After four quarters of decline, GDP finally grew, and at a pace--3.5 percent annually--not seen since the summer of 2007. As my colleagues Alan Berube and Bill Galston point out, and as I argued last month, signs of economic growth don’t necessarily mean a rapid recovery, a sustained recovery, or even a recovery that feels meaningful to the vast majority of Americans. But that’s not the horse I want to ride today. Instead, I want to read the tea leaves (the details of the GDP numbers for the third quarter of this year) to see what they suggest about the geography of the recovery--which metro areas are likely to be recovering and which aren’t.
First, the obvious.
- The cash for clunkers program temporarily boosted auto sales and, most likely, the economic fortunes of the 62 metro areas (mostly in the Great Lakes and South Central regions) that depend heavily on making cars and auto parts.
- The first-time homebuyer tax credit, now set to expire at the end of November but possibly up for renewal, probably boosted housing sales and prices (or at least kept prices from sliding further) in the metro areas of Florida and the Southwest that were hit hardest by the collapse of the housing bubble. (The most recent Case-Shiller house price numbers bear this out, showing house prices rising over the summer in Los Angeles, Miami, Phoenix, San Diego, and Tampa and slowing their pace of decline in Las Vegas.)
- Federal government spending grew (although not by as much as in the second quarter of this year), largely as a result of the economic stimulus. That should especially benefit Washington, D.C., and metro areas such as Virginia Beach that have large military installations.
Now, the not-so-obvious.
- There’s good news for metro areas that specialize in a broad range of services. Consumer spending was up in the third quarter for health care (good for such places as Pittsburgh, Boston, and Rochester, Minnesota) and finance and insurance (good for banking centers such as New York and Jacksonville, Florida, and insurance centers such as Hartford). Consumer spending on food services and accommodations was up (although not as much as in the second quarter) and spending on recreation services grew briskly (after falling in the second quarter). That could give an economic boost to the hard-hit tourism-dependent metros of Florida and the Southwest.

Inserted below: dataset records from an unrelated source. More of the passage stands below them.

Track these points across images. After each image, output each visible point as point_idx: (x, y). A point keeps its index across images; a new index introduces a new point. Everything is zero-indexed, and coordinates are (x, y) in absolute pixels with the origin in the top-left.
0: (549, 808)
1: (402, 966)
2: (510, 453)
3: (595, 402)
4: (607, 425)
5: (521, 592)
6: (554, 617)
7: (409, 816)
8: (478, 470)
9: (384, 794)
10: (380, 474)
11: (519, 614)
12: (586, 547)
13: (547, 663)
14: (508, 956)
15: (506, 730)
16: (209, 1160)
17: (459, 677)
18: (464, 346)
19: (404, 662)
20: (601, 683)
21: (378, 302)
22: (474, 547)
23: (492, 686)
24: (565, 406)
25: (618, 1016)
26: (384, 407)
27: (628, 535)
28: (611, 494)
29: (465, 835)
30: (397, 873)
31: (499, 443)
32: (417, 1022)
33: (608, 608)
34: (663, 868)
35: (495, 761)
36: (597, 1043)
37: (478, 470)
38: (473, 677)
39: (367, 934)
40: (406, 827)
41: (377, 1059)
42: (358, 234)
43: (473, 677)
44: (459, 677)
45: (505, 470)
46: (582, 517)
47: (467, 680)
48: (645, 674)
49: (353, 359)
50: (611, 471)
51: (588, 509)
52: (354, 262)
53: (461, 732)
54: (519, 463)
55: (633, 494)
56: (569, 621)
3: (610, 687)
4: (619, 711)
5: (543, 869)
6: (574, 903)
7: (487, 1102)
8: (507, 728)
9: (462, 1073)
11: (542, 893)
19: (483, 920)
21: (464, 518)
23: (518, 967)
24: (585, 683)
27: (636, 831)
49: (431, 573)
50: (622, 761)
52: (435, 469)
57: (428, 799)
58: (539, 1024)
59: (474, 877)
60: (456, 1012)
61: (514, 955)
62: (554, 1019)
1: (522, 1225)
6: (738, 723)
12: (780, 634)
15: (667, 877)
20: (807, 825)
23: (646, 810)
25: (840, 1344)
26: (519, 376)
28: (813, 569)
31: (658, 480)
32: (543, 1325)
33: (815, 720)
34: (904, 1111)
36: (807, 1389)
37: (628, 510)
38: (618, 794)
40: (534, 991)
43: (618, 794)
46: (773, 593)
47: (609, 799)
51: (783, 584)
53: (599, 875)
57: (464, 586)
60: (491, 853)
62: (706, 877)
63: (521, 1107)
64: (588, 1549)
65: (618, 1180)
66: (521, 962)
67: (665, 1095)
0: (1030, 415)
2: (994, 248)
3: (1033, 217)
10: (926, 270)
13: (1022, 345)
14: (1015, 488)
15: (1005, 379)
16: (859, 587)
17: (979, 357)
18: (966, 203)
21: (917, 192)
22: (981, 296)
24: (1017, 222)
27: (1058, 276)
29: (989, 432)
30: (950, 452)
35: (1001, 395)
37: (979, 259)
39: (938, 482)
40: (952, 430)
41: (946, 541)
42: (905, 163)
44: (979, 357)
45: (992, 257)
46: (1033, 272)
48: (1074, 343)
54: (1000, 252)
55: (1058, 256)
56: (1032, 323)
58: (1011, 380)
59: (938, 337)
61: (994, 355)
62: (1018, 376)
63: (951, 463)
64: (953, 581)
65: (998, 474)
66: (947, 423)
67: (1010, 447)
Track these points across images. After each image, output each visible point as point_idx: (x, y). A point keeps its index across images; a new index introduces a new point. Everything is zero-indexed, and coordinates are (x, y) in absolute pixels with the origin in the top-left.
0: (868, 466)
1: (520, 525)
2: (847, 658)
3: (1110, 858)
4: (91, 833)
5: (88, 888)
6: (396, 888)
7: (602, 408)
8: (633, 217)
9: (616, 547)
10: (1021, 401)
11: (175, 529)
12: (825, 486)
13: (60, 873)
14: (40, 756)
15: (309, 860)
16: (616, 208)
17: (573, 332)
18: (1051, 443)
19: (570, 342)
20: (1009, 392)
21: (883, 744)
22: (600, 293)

- There’s also good news for some goods-producing places outside of auto country. Exports of goods were up because of the weakened dollar, giving a boost to most manufacturing centers. Consumption of domestically produced natural gas, electricity, gasoline, and other energy-related products rose sharply. That should be good for the metro economies of Texas and nearby states, which have already gotten off relatively easily during the recession. Consumers also increased their spending on U.S.-made clothing and footwear, potentially good news for such centers of textile manufacturing as Greensboro, North Carolina.
Where’s the bad news?
- State and local government spending fell as those governments moved to balance their budgets, suggesting that state capitals, which have been spared the worst impacts of the recession, may be taking a bigger economic hit than they did when the nation was in recession.
- Consumer spending on U.S.-made food and beverages (not including spending in restaurants, bars, and fast-food outlets) fell for the third quarter in a row. This could be bad news for food manufacturing metro areas such as Lancaster, Pennsylvania.
- Consumers cut spending on U.S.-made furnishings and durable household equipment, perhaps delivering an additional blow to the hard-hit furniture (and auto parts) manufacturing center of Grand Rapids, Michigan.
- Consumer spending on goods and recreational vehicles continued to decline, bad news for Ekhart, Indiana, the nation’s leading RV manufacturing center.
- Despite the general increase in goods exports, exports of civilian aircraft, engines, and parts fell, perhaps to the detriment of Seattle.
- Computer sales fell sharply, probably harming computer manufacturing centers such as San Jose, Boston, and Portland.
How will these trends all add up for regional economies? In December, with more detailed data, we will tell you. Until then, remember that prediction is easy, unless you’re taking about the future.